Environmentally speaking, this movie was magnificently done in a way that helped to capture the effects of how a plant is treated. Reminiscent of Lovelock’s Gaia theory, a concept that I firmly believe and have adopted as a form of faith, the interconnectedness of the planet responds directly to what the habitants do. If the planet is taken care of, as the Na’vi do during their existence, than the planet grows and flourishes, taking care of its inhabitants. The the planet is wastefully used, as is the current practice on Earth and what the private army tends to do to Pandora, the planet will wither and no longer support the life on it (which is the sad fate our current planet is heading for).
In the cultural aspect, it’s a wonderful example of what British colonialism did in the past, what the United States still practices now, and how the current generations are growing up with a lack of cultural respect and appreciation. Not being open to the differences in religious and cultural ideals was something practiced by the British in regards to the Native Americans, Indians, and Aborigionies; currently the US cares nothing for the cultures of Iraq, Iran, Afghanistan, or the rest of the Middle East, not to mention Puerto Rico and Guam; many 20 and 30 somethings feel that those moving into the states need to assimilate and become “Americans,” dropping all their cultural ties that make them who they are – since Americans are frowned upon for having culture, new comers can’t have it either. This private group run by ex-Marines that are trying to take over Pandora summarize all of that in a disturbing way that would give any culturally aware human being nightmares.

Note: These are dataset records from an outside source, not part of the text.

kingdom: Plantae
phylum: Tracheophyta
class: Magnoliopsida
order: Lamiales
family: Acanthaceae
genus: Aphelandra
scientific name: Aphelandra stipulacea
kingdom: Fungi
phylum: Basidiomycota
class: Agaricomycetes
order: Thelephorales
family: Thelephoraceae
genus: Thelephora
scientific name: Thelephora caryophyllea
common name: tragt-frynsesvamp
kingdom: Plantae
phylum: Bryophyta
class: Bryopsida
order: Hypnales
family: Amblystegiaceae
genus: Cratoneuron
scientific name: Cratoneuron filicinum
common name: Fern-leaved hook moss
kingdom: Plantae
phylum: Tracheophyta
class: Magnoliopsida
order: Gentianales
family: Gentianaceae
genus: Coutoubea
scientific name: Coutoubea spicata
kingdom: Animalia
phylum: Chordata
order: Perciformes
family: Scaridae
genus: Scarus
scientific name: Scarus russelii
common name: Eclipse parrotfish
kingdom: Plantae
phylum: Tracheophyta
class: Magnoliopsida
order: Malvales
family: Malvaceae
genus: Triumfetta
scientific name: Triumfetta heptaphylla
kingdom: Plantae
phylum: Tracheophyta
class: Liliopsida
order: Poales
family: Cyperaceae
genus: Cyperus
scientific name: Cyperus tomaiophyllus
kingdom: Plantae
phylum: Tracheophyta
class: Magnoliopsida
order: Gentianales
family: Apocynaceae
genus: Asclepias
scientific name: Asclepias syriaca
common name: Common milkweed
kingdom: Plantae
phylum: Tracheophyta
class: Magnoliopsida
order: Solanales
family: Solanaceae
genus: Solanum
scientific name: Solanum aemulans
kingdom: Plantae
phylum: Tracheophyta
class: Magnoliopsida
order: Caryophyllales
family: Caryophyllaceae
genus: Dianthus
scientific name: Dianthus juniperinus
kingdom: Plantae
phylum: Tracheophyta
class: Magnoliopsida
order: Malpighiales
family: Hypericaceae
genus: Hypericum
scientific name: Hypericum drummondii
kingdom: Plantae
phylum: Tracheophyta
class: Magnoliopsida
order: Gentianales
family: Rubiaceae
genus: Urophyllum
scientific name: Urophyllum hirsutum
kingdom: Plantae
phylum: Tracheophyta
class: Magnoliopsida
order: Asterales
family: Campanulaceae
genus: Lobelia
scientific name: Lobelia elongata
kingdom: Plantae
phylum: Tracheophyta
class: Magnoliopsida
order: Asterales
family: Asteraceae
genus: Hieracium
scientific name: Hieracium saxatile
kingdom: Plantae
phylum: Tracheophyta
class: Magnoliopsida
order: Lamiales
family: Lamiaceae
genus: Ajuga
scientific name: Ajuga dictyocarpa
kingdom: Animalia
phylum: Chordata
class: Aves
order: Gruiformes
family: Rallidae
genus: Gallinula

What detracts from the movie are the more “Hollywoodized” components. The idea of the “hero” falling for a princess is way too over the top. It’s been done so many times that it’s ridiculous to see in a movie that could have stood on its own without it. Imagine if Jake had simply come to a realization of cultural awareness without having a night of passion with Neytiri? One would think that if he was truly that open to the Na’vi ways to begin with that it would have been more than a likely possibility. Or the horrible coinage of “unobtainium” and “Pandora?” Need I being spewing on how uncreative that is?